Hello. I am trying to count at the exon level using Subread's (v1.6.3) featureCounts for my RNA-seq data (reversely stranded library prep). I noticed that for reversely stranded genes, the exon counts are backwards (i.e. for a 22 exon gene, exon 1 is actually exon 22, exon 2 is exon 21, and so on). Is there a way to fix this?
Here is my code [from part of a loop so $i is my file and $gtf is the path to the gtf file with exon_id:
featureCounts -p \
-F GTF \
-s 2 \
-a $gtf \
-O \
-t exon -g exon_id \
-o counts/$i'_counts.txt' \
../aligned/$i'_mapped.sam'
Attached is a photo of IGV for an example gene and the output counts for this gene. You can see that I expect 0 counts for exons 2-4 and many counts for exon 22 but the data shows it backwards.
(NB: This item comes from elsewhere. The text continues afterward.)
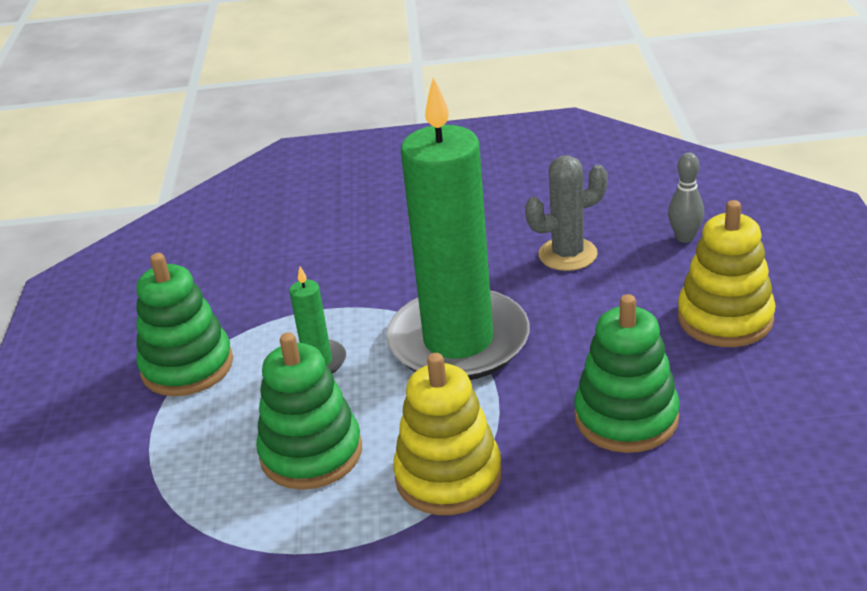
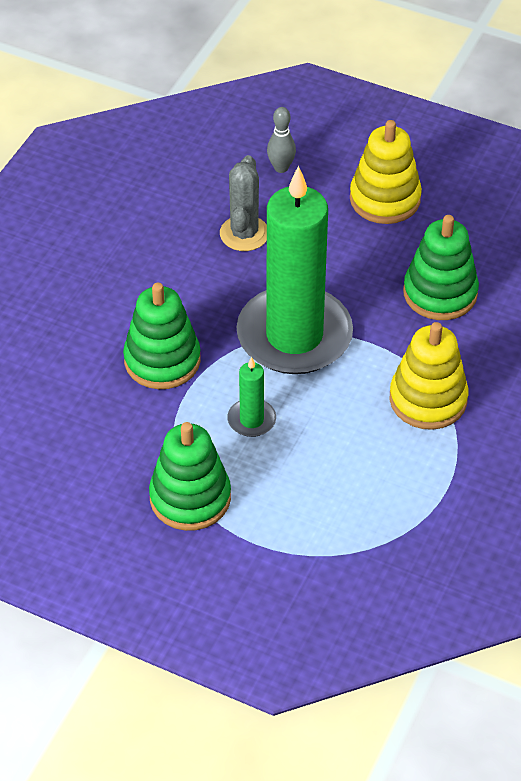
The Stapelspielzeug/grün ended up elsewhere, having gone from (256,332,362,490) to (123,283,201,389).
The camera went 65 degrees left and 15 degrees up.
Counts for the transcript in IGV screenshot:
Any guidance is appreciated. I want to ultimately do differential expression at the exon level so summarizing by gene is not an option.
Wouldn't you be comparing exon expression between samples but still in the same gene? That should take care of possible problems with the exon numbering convention. Exons are functional at mRNA level, which is why the exon with the most 3' genomic position gets named the first exon, as it's the most 5' in the pre-mRNA. As long as feature IDs are unique and consistent across samples, differential expression should not be affected by the name any feature is given.
@Ram Yes that's true. I thought it would be more clear to present 'exon 1' as the first exon in the mRNA (closest to the start codon)
Exon 1 is still closest to the start codon no matter what the orientation is. The whole purpose of "reverse numbering" exons is to name the exon closest to start codon as exon-1. Am I misunderstanding something?
In the table that I uploaded, ENSMUST00000170872.2.22 is actually exon 1 and ENSMUST00000170872.2.1 is actually Exon 22. This is my issue.
Ah I see. This is going to be a little tricky. You should start by getting a list of genes on the minus strand, then use R to create lookup tables that contain number of exons per transcript. With that, you can do something like
corrected_exon_number = abs(current_exon_number - total_exons) + 1
to generate new IDs for the exons.That's a good idea. Thank you!